» TASK DATA:
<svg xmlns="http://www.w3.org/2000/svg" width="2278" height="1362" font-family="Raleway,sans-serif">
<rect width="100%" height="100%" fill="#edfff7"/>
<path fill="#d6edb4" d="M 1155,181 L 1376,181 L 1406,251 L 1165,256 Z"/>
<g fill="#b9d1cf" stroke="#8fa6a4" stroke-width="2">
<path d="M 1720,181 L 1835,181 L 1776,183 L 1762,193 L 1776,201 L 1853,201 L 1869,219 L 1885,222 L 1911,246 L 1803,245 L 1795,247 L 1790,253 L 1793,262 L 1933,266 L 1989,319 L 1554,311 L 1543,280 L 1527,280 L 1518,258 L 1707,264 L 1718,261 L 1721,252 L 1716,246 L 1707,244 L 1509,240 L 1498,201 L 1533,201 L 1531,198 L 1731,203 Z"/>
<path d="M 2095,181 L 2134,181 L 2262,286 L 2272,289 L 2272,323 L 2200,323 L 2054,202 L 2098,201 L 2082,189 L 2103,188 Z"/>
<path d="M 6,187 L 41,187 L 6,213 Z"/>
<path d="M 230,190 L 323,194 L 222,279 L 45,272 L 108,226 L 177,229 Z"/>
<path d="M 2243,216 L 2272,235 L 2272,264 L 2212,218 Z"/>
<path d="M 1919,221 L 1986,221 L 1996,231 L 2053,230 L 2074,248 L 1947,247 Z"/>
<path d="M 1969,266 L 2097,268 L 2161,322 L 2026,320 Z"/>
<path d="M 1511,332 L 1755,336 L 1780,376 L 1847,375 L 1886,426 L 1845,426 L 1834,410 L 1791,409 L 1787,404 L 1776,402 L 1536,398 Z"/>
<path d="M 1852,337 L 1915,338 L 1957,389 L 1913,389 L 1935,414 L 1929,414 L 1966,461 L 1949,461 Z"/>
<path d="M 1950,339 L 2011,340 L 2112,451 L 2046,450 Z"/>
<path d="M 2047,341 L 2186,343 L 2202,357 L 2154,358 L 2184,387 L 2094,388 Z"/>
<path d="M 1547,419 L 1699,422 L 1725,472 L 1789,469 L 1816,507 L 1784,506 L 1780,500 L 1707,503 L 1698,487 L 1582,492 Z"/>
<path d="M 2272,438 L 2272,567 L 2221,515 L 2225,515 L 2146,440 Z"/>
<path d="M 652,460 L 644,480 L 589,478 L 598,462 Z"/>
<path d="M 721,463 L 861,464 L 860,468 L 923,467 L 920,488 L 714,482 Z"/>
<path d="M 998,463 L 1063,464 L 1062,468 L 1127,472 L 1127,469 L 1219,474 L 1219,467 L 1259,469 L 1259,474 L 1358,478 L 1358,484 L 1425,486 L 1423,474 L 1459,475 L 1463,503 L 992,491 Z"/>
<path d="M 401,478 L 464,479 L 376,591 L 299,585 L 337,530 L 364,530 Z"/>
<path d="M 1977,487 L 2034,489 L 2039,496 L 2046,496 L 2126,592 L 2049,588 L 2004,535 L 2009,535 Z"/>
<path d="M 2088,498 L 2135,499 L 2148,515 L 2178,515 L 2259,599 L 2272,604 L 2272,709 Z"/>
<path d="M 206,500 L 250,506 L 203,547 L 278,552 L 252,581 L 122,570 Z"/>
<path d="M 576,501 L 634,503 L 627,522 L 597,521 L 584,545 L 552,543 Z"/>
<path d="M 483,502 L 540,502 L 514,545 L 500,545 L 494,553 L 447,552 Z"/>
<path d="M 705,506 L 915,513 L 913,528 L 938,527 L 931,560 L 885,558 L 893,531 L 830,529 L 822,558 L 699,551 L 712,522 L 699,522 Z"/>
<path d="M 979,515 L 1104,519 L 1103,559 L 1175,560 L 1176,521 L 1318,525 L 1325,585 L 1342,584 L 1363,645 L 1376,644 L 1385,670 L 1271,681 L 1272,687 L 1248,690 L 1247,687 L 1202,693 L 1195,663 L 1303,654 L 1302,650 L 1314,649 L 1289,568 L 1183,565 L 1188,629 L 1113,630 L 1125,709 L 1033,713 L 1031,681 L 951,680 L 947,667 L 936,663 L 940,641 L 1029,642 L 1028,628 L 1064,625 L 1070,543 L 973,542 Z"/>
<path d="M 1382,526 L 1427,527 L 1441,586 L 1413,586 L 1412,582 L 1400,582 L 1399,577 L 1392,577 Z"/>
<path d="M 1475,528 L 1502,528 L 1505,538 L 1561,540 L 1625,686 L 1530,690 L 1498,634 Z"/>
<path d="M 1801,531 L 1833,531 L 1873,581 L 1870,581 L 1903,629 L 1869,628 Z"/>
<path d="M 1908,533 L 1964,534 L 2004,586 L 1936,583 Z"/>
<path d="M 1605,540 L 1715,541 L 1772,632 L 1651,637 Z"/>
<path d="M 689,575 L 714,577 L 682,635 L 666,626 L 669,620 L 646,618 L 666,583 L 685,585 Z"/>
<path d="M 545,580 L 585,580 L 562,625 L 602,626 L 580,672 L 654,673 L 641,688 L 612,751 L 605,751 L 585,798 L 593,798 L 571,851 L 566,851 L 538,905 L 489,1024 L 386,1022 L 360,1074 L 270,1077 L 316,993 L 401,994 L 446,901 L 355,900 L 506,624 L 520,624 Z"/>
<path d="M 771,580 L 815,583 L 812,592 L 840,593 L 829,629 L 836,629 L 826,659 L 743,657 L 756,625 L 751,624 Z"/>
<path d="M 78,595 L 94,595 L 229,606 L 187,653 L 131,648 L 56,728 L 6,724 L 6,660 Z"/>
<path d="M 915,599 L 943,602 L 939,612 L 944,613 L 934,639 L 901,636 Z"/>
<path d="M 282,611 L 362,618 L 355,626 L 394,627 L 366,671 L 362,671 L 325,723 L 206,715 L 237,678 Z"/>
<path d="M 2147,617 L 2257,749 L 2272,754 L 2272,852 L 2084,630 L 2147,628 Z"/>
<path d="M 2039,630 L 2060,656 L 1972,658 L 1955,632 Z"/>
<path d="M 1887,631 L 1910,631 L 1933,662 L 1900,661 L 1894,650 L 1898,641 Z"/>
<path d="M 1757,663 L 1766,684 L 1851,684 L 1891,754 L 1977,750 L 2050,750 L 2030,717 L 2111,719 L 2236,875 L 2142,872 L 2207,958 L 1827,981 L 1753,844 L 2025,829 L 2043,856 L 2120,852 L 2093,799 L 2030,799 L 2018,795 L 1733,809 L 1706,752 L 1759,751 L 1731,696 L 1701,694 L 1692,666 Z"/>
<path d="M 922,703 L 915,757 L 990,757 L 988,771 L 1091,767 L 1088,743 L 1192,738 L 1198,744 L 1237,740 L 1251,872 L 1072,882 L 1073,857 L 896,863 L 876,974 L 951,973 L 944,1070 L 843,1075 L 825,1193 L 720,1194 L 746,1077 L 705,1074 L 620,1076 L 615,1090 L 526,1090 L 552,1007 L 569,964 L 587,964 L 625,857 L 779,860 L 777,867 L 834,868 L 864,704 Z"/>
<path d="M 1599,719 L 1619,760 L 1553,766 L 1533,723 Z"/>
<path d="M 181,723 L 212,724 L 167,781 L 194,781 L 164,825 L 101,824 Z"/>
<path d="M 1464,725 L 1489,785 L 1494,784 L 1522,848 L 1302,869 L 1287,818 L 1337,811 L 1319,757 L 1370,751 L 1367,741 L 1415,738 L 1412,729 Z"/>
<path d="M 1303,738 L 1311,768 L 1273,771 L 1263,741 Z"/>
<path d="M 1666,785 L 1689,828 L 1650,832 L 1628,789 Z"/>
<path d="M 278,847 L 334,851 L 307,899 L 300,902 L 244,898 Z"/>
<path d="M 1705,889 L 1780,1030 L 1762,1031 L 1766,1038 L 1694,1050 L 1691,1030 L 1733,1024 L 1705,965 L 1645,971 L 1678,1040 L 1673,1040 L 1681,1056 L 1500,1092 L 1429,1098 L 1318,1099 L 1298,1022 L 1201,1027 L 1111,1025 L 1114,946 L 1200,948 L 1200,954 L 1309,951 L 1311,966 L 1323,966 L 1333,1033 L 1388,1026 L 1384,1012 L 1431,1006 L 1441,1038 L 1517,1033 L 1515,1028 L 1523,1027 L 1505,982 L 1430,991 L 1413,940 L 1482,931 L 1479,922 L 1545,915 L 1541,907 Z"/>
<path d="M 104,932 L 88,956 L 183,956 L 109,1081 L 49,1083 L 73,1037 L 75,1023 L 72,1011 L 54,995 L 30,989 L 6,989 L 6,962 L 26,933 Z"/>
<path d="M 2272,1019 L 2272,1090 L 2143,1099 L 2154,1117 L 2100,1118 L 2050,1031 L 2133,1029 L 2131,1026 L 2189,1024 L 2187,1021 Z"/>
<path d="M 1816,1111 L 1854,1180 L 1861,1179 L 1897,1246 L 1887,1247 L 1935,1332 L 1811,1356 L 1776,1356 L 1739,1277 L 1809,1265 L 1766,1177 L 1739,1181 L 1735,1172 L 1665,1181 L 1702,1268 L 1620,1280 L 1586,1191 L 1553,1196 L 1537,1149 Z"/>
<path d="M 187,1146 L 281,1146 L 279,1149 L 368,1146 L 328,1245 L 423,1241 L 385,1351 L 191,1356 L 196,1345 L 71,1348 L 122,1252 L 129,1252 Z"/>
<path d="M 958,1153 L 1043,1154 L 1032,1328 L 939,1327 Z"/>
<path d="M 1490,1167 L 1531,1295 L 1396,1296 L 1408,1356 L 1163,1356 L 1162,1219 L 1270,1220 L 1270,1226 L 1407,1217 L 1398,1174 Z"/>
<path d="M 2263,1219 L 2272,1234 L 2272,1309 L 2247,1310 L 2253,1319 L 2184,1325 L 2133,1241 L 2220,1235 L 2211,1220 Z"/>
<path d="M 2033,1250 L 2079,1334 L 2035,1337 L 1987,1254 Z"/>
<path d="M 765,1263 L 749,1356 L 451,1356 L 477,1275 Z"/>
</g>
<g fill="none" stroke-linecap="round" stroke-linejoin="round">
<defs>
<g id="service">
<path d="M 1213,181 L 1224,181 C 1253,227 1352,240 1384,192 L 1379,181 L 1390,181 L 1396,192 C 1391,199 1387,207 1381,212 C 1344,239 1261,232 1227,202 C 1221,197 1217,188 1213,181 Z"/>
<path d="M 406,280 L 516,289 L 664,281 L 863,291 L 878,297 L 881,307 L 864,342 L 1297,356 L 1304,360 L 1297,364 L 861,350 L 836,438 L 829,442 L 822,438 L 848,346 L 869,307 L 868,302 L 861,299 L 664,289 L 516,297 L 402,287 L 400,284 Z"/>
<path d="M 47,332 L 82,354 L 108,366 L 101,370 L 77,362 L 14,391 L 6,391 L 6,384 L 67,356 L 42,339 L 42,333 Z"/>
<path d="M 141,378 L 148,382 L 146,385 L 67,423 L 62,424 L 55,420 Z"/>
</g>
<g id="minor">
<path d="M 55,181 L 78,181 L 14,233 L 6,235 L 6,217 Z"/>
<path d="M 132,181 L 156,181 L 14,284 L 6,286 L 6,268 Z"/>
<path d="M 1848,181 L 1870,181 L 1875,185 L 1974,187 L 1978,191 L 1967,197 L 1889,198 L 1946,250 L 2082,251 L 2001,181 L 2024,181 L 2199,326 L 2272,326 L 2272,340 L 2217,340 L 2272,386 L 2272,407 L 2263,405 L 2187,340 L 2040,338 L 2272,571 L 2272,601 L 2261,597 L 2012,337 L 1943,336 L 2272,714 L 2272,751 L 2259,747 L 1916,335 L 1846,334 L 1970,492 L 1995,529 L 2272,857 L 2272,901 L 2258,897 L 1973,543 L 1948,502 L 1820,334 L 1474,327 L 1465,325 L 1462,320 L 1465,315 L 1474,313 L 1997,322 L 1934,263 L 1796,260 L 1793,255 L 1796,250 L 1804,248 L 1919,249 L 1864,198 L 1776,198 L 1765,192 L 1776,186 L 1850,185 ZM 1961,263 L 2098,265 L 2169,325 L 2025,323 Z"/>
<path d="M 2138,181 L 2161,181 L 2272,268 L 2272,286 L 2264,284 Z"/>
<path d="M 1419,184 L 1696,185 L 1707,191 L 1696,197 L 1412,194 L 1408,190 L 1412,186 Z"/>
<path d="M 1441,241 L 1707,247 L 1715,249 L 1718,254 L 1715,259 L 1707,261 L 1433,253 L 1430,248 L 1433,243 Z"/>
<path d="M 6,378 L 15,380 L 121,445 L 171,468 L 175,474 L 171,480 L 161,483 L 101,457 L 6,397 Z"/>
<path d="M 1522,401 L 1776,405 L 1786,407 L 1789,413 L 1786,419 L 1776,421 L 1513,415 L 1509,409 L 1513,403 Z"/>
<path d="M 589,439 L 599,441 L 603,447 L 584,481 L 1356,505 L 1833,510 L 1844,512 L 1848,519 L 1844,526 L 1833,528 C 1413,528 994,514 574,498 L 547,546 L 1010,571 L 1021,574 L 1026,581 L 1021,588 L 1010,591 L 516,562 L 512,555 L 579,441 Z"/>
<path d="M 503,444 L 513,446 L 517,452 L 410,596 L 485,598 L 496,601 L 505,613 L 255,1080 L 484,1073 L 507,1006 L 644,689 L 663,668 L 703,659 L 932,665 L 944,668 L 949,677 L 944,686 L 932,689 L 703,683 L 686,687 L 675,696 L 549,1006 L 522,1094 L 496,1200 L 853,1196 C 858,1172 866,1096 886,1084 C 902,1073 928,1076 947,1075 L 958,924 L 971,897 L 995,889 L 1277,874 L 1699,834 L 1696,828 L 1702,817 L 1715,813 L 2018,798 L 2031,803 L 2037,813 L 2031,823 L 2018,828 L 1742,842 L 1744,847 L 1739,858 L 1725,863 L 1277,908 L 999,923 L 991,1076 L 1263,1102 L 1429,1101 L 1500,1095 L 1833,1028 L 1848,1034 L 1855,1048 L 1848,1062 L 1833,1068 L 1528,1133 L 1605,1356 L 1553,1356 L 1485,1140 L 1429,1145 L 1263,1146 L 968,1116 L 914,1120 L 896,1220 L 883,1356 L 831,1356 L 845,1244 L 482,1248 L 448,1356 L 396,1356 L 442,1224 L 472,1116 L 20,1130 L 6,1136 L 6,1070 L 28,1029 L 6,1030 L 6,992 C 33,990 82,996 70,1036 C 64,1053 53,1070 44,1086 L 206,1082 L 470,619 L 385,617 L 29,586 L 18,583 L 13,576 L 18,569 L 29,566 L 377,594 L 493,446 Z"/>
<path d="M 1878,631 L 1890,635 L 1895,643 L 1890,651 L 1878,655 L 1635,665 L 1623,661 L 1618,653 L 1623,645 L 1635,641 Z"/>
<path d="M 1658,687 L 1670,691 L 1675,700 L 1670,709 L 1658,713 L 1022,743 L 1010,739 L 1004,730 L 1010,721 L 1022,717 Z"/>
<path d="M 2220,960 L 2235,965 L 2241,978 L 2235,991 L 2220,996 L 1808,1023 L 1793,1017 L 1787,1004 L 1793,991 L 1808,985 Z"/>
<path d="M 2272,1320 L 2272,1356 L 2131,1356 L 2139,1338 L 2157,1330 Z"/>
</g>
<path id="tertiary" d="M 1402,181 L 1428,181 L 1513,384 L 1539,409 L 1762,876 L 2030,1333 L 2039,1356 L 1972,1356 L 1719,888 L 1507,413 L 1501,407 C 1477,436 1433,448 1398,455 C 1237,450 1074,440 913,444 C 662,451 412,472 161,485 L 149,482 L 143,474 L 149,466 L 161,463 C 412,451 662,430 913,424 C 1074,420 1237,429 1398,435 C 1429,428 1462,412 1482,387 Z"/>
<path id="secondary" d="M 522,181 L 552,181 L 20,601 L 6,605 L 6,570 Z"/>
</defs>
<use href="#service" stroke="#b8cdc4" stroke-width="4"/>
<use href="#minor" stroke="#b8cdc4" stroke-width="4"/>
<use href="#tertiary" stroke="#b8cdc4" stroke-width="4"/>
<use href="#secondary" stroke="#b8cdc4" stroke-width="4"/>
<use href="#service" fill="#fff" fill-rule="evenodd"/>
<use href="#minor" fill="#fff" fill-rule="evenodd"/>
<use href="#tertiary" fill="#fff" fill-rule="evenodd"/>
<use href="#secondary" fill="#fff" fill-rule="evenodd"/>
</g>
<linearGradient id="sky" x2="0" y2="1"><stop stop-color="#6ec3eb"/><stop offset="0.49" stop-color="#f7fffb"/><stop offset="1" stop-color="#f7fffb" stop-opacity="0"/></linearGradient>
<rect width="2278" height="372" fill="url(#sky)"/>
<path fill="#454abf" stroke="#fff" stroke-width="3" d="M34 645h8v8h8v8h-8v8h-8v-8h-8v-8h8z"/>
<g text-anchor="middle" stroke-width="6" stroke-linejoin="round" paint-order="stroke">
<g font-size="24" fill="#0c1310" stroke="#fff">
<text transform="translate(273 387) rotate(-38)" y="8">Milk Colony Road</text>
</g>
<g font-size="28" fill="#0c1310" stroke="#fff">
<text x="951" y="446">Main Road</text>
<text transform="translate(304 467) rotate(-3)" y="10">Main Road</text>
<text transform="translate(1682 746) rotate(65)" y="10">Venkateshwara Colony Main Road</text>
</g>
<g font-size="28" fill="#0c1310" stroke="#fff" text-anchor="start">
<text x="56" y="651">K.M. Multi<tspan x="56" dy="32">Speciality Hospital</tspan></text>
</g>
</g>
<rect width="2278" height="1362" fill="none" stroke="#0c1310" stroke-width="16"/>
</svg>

--

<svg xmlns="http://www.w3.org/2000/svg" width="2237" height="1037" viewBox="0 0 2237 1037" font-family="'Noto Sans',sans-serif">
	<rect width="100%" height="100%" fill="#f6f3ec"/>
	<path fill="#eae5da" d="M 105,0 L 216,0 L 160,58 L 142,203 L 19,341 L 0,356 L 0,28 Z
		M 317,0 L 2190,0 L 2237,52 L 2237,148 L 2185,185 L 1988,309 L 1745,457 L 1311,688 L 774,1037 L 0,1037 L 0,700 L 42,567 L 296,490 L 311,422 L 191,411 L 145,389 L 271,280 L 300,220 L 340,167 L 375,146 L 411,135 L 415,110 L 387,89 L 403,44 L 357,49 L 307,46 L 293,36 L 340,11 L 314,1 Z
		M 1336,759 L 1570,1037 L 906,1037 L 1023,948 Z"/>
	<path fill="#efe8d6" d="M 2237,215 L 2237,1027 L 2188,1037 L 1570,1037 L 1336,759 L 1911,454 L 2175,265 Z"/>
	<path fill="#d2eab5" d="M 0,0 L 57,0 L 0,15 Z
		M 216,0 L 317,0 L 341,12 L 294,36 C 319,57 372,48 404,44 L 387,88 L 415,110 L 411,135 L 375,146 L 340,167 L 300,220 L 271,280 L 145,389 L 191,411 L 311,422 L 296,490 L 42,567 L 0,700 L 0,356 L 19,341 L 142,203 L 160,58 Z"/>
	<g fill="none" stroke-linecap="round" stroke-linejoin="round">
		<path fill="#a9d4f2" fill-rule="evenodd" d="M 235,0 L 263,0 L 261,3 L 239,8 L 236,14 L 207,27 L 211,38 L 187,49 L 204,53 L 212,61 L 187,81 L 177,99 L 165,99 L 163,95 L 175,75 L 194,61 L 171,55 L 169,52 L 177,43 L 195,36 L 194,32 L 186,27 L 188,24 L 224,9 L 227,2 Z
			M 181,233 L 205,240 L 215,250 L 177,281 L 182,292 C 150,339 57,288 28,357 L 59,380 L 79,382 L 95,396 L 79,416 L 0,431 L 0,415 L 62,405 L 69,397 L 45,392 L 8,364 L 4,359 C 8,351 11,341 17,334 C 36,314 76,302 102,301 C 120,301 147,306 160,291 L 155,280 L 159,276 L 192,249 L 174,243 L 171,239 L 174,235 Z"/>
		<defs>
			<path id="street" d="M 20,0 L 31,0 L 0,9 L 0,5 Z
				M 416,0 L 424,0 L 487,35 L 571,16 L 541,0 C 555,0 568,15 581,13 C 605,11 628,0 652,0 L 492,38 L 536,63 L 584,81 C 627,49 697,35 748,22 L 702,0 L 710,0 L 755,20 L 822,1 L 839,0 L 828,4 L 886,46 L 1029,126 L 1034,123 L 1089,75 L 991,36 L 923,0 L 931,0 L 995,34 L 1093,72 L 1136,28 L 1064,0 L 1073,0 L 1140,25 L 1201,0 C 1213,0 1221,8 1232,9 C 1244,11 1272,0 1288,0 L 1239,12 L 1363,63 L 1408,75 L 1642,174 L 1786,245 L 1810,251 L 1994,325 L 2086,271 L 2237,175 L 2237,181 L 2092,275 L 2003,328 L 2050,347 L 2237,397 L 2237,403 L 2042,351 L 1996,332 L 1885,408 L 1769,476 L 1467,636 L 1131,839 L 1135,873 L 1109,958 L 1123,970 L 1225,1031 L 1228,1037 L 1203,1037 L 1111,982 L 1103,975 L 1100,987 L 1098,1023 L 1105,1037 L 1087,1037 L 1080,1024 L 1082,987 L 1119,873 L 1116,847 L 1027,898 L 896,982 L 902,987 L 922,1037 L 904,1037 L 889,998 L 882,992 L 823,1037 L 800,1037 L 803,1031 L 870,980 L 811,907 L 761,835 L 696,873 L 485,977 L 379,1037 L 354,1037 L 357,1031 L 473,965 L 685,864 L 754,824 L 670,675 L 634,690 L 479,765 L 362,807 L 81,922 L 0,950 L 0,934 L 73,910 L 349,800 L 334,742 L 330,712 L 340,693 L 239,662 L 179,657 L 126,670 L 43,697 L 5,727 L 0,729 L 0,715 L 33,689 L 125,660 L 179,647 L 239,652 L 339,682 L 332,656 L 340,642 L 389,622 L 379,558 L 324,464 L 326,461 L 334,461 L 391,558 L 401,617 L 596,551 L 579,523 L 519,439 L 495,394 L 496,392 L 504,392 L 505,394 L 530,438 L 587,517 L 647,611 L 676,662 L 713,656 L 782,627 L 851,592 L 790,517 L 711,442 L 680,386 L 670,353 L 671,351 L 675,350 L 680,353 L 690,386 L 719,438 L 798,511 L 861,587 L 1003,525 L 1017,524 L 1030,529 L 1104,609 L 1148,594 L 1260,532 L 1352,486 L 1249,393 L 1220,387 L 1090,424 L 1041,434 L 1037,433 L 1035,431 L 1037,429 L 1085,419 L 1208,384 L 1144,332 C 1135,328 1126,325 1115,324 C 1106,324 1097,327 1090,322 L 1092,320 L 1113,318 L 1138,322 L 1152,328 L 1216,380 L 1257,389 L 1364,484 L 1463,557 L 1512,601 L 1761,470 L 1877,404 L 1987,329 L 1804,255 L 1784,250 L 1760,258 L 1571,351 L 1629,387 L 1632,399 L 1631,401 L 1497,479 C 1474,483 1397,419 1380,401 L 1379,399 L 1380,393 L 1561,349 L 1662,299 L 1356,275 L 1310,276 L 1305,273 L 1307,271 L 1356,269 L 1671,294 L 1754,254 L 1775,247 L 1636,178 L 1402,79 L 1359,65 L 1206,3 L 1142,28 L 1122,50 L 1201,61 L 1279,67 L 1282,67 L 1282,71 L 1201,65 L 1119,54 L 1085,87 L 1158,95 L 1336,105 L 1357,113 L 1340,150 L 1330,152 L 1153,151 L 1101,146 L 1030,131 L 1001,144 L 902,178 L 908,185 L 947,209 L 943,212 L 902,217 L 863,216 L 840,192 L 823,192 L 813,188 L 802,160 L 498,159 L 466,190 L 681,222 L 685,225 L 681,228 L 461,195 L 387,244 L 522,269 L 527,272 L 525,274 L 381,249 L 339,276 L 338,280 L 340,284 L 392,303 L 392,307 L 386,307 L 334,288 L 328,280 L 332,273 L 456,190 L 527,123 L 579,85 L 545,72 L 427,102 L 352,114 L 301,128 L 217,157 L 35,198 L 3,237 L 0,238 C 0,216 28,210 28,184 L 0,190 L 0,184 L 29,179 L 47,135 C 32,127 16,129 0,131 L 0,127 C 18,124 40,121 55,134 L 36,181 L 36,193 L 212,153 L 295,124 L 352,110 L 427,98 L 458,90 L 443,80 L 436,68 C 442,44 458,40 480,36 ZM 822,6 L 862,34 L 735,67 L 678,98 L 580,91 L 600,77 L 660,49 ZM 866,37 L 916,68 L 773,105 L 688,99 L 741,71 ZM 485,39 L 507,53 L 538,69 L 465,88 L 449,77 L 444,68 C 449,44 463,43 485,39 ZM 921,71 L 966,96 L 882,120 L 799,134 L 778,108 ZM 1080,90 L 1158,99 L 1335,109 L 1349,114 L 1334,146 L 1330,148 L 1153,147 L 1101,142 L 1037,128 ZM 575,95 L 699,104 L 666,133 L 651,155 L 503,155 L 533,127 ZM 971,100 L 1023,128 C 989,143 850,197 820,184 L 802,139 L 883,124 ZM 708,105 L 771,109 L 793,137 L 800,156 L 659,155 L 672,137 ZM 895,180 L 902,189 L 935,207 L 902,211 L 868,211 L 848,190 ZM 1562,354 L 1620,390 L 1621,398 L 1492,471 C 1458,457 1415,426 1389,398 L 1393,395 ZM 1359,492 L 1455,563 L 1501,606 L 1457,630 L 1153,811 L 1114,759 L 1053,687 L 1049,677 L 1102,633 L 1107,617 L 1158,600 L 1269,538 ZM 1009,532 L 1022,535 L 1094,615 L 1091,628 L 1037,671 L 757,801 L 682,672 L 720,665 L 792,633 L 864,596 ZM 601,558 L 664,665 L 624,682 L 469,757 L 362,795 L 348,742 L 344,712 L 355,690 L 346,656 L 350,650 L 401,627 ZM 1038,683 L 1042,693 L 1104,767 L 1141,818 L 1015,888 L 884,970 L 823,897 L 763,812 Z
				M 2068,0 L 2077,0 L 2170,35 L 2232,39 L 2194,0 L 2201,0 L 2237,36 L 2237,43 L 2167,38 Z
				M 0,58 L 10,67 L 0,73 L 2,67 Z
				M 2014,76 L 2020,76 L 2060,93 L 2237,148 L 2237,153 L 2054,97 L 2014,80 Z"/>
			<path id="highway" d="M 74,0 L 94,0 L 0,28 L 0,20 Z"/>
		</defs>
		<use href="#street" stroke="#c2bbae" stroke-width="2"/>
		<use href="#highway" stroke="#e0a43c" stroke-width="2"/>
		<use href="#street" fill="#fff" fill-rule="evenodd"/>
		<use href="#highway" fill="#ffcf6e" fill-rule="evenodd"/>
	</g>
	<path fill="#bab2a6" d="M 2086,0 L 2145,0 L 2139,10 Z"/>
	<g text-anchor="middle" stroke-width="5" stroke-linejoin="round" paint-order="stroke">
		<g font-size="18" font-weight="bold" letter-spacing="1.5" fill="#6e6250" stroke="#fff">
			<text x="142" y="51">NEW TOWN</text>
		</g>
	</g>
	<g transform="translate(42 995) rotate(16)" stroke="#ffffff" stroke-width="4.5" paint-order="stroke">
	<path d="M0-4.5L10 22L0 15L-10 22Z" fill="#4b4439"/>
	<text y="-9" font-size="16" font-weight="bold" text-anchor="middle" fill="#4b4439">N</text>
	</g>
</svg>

» YOUR INSTRUCTIONS: Among the lines of the material, find those that hold the word "bold" and copy them.

» RESPONSE TO THIS TASK:
		<g font-size="18" font-weight="bold" letter-spacing="1.5" fill="#6e6250" stroke="#fff">
	<text y="-9" font-size="16" font-weight="bold" text-anchor="middle" fill="#4b4439">N</text>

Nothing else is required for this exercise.